Returning to Physics -based rendering Having been away “real time” rendering for a little while now, I decided to use a more complicated eye than the “textured ball” method I’ve been using for some time. Eyes are clearly pretty important to a character, and the basic asset can be recycled as the need arises, so its a worthwhile endeavour to commit a few hours to coming up with something that can breathe a little more life into a face.
Cutting to the chase, Rather that straight-up sculpt an iris from scratch (which would still be relatively easy to do by sculpting with radial symmetry on), I decided to texture the model and use the colour information to deform accordingly.
Having quickly UVed my model in ZB, I incorporated a web-acquired iris image in Photoshop. There is the tricky question of iris size to contend with here – there was a bit of painting involved to get the desired pupil diameter (this is not for a human character). But aside from this, after a few colour-and-level-adjustment layers and masks I exported two files: a straight-up diffuse texture and a carefully-adjusted greyscale image to be used as a deforming “mask”.

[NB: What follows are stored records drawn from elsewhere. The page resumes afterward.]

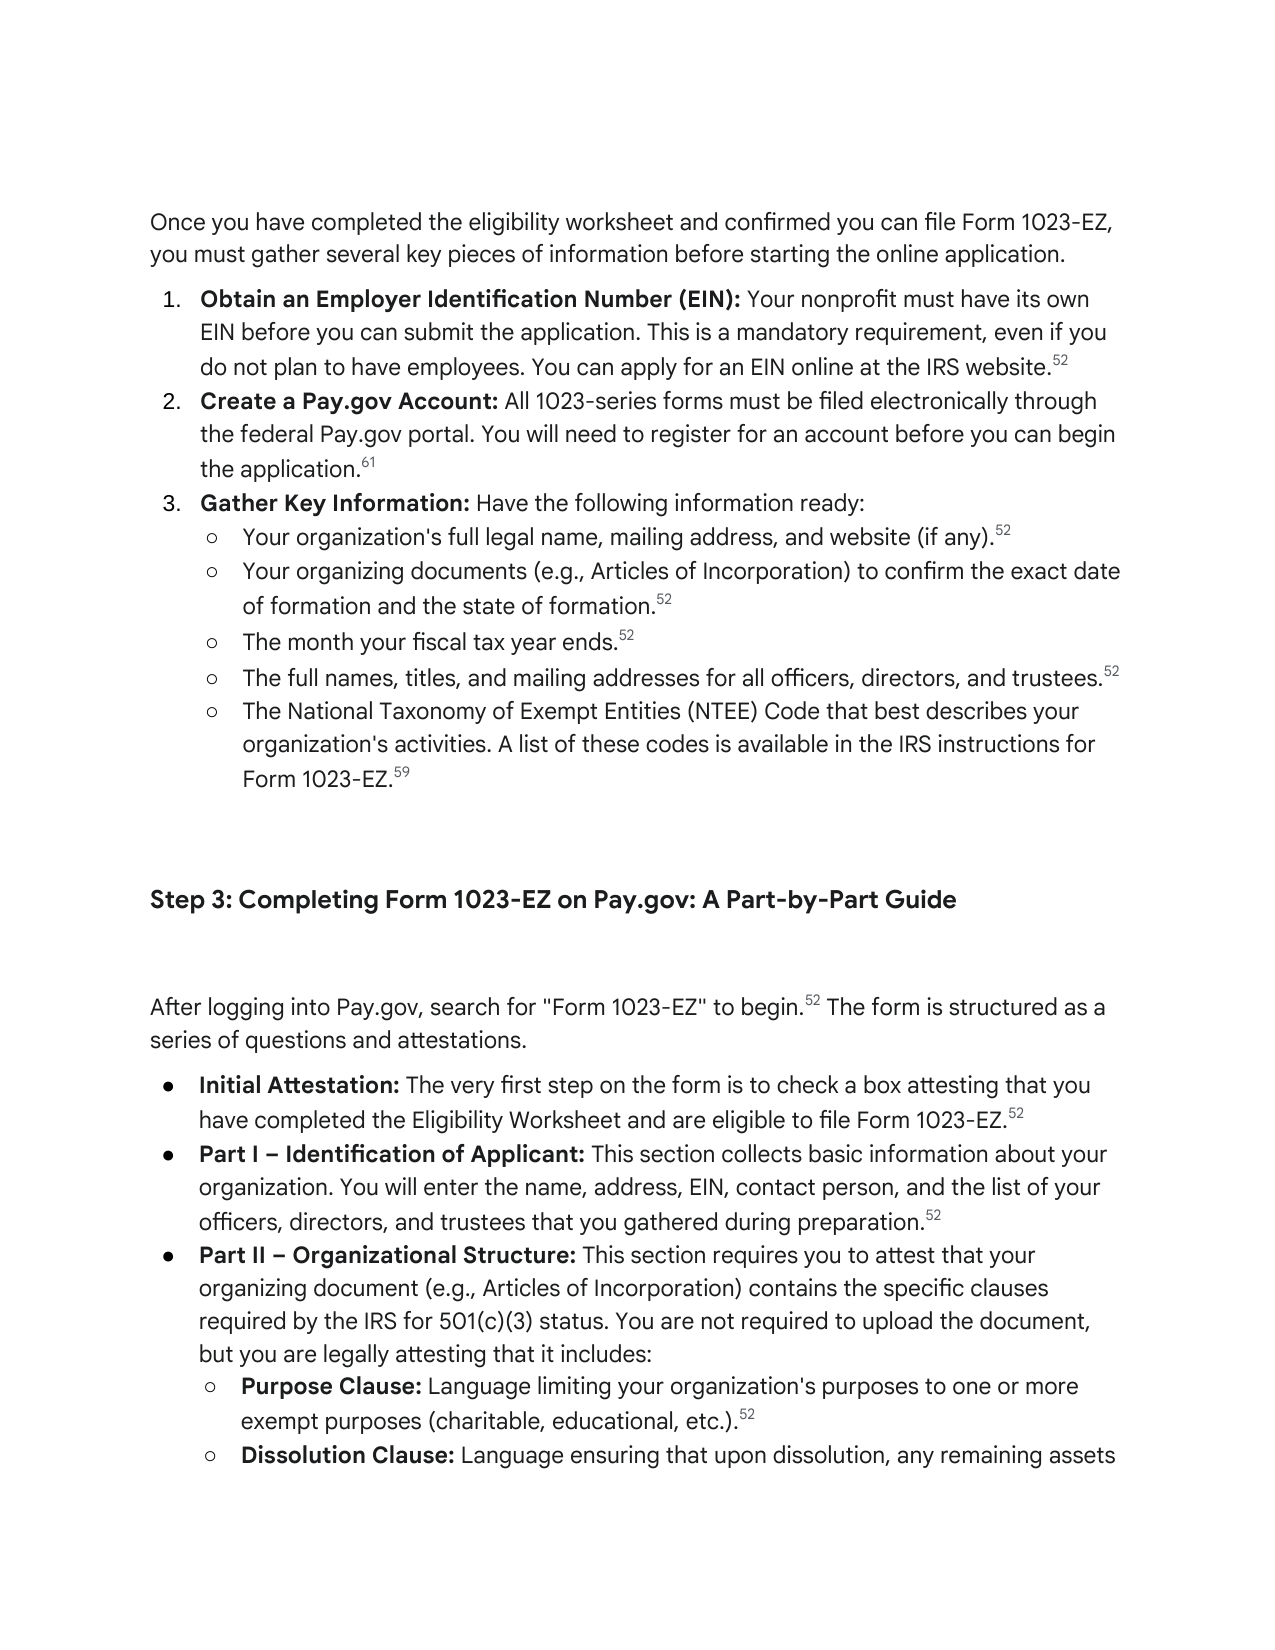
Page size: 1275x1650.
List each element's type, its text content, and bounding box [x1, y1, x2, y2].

list Purpose Clause: Language limiting your organization's purposes to one or more exempt purposes (charitable, educational, etc.).52 [203, 1372, 1125, 1437]
text After logging into Pay.gov, search for "Form 1023-EZ" to begin.52 The form is structured as a series of questions and attestations. [150, 991, 1125, 1055]
subtitle Step 3: Completing Form 1023-EZ on Pay.gov: A Part-by-Part Guide [150, 885, 1125, 916]
list Part I – Identification of Applicant: This section collects basic information about your organization. You will enter the name, address, EIN, contact person, and the list of your officers, directors, and trustees that you gathered during preparation.52 [161, 1140, 1125, 1237]
list The month your fiscal tax year ends.52 [205, 626, 1125, 657]
list Create a Pay.gov Account: All 1023-series forms must be filed electronically through the federal Pay.gov portal. You will need to register for an account before you can begin the application.61 [162, 387, 1125, 484]
list Your organizing documents (e.g., Articles of Incorporation) to confirm the exact date of formation and the state of formation.52 [205, 557, 1125, 622]
list Gather Key Information: Have the following information ready: [162, 489, 1125, 517]
list Initial Attestation: The very first step on the form is to check a box attesting that you have completed the Eligibility Worksheet and are eligible to file Form 1023-EZ.52 [161, 1071, 1125, 1136]
list The full names, titles, and mailing addresses for all officers, directors, and trustees.52 [205, 662, 1125, 693]
list The National Taxonomy of Exempt Entities (NTEE) Code that best describes your organization's activities. A list of these codes is available in the IRS instructions for Form 1023-EZ.59 [205, 697, 1125, 795]
list Obtain an Employer Identification Number (EIN): Your nonprofit must have its own EIN before you can submit the application. This is a mandatory requirement, even if you do not plan to have employees. You can apply for an EIN online at the IRS website.52 [162, 286, 1125, 383]
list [203, 1441, 1125, 1470]
list Your organization's full legal name, mailing address, and website (if any).52 [205, 521, 1125, 553]
list Part II – Organizational Structure: This section requires you to attest that your organizing document (e.g., Articles of Incorporation) contains the specific clauses required by the IRS for 501(c)(3) status. You are not required to upload the document, but you are legally attesting that it includes: [161, 1242, 1125, 1368]
text Once you have completed the eligibility worksheet and confirmed you can file Form 1023-EZ, you must gather several key pieces of information before starting the online application. [150, 208, 1125, 269]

I imported this second image as an alpha and then after a “mask by alpha” I first blurred the mask and then “deformation>inflate”-ed it to get a little gentle topographical relief. I re-masked with the same alpha and deformed again to get a little more definition.
And that’s pretty much it – all you need for this is two models: a) The body of the eye with the iris and b) a “sclerotic orb” and convex cornea to give the iris that defracted look. A few tweaks of the materials in your renderer should give you some pretty powerful results.
What I like about this approach is its simplicity: You’re ultimately using an easily-acquired image file to deform a very simple shape.